:: DATASET ::
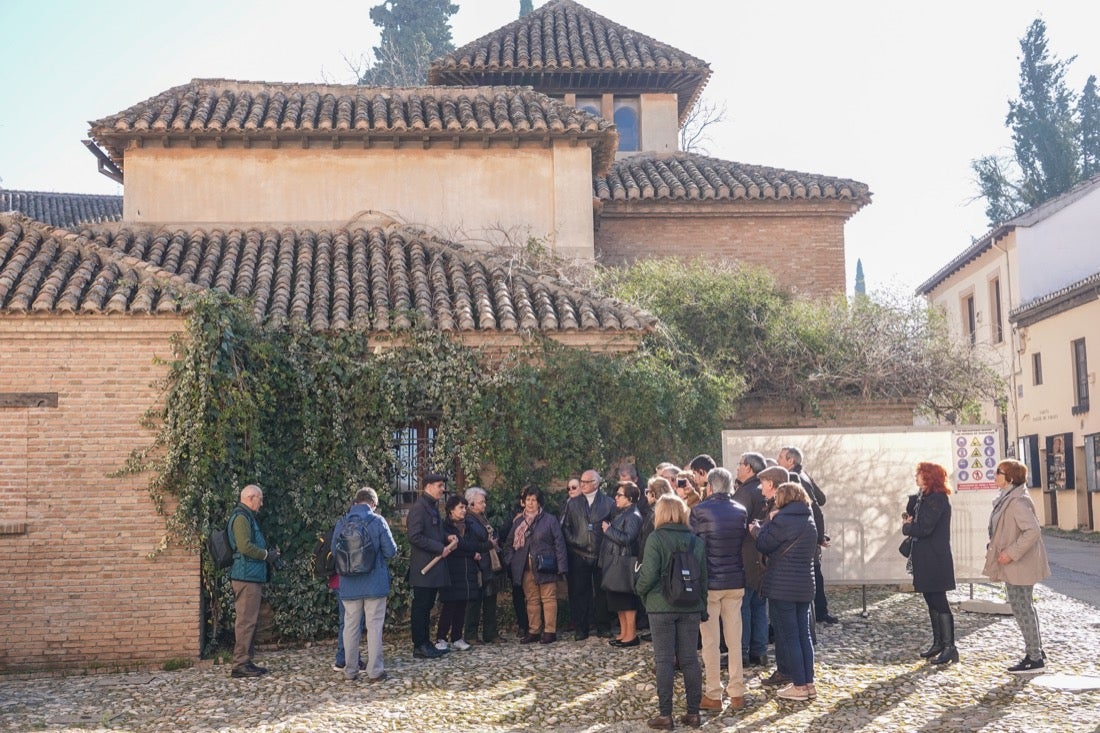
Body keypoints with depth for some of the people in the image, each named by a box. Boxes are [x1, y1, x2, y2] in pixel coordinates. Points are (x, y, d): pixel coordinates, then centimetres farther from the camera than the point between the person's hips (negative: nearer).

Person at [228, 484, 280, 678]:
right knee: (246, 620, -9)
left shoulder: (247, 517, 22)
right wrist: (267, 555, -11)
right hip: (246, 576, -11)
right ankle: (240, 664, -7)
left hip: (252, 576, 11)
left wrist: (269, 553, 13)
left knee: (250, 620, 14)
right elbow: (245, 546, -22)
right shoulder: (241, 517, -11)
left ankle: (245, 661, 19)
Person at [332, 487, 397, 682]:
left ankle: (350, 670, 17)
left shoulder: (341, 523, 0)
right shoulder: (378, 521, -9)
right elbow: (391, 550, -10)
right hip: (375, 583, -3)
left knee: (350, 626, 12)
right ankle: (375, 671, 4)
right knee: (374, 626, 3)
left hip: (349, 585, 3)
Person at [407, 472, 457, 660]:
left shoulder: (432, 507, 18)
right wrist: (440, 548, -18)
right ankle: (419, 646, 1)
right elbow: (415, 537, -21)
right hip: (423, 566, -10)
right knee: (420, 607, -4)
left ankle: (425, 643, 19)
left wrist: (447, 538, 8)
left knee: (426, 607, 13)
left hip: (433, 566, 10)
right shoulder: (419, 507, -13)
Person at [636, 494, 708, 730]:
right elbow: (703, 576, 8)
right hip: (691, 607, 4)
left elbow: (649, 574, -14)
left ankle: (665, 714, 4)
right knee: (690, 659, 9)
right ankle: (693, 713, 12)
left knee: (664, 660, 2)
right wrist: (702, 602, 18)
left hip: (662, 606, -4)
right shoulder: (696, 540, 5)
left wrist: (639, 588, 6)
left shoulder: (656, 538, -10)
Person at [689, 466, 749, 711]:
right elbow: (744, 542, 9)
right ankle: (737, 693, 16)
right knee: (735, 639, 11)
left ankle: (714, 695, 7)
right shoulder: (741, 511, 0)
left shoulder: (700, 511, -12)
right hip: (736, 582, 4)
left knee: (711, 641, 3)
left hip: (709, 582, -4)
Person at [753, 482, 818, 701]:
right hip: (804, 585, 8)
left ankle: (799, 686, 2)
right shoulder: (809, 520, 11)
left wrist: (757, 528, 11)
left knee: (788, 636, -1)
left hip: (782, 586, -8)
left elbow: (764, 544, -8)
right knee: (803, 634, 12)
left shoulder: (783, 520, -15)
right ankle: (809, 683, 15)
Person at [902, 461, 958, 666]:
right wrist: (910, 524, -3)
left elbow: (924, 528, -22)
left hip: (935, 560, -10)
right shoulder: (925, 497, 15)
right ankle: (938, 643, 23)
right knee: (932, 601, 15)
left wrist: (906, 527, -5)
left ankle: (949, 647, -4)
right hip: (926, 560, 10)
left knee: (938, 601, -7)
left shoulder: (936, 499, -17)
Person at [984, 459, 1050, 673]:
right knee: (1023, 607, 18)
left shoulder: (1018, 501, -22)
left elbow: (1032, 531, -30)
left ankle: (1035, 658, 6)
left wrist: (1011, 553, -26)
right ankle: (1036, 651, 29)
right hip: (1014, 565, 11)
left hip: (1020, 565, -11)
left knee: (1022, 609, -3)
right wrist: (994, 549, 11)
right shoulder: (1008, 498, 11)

:: WHAT YOU ARE ASKED TO DO ::
Scale the items from the line with "left ankle: (665, 714, 4)" through the line with "left hip: (782, 586, -8)", both included, copying each line, and multiply every keypoint's x, y and depth value by 0.9, rounding to whole numbers with halves rounded up. Leave the person box lines unchanged.

:: TASK OUTPUT ::
left ankle: (599, 643, 4)
right knee: (621, 593, 8)
right ankle: (624, 642, 11)
left knee: (598, 594, 2)
right wrist: (632, 542, 16)
left hip: (596, 545, -4)
right shoulder: (626, 486, 5)
left wrist: (575, 529, 5)
left shoulder: (590, 484, -9)
Person at [689, 466, 749, 711]:
right elbow: (670, 488, 8)
right ankle: (663, 624, 14)
right knee: (662, 575, 10)
left ankle: (643, 626, 6)
right shoulder: (667, 460, 0)
left shoulder: (630, 460, -11)
right hip: (662, 524, 4)
left knee: (640, 577, 3)
left hip: (638, 524, -4)
Person at [753, 482, 818, 701]:
right hip: (724, 527, 7)
left ankle: (719, 617, 2)
right shoulder: (728, 468, 10)
left wrist: (681, 475, 10)
left knee: (709, 572, -1)
left hip: (704, 527, -7)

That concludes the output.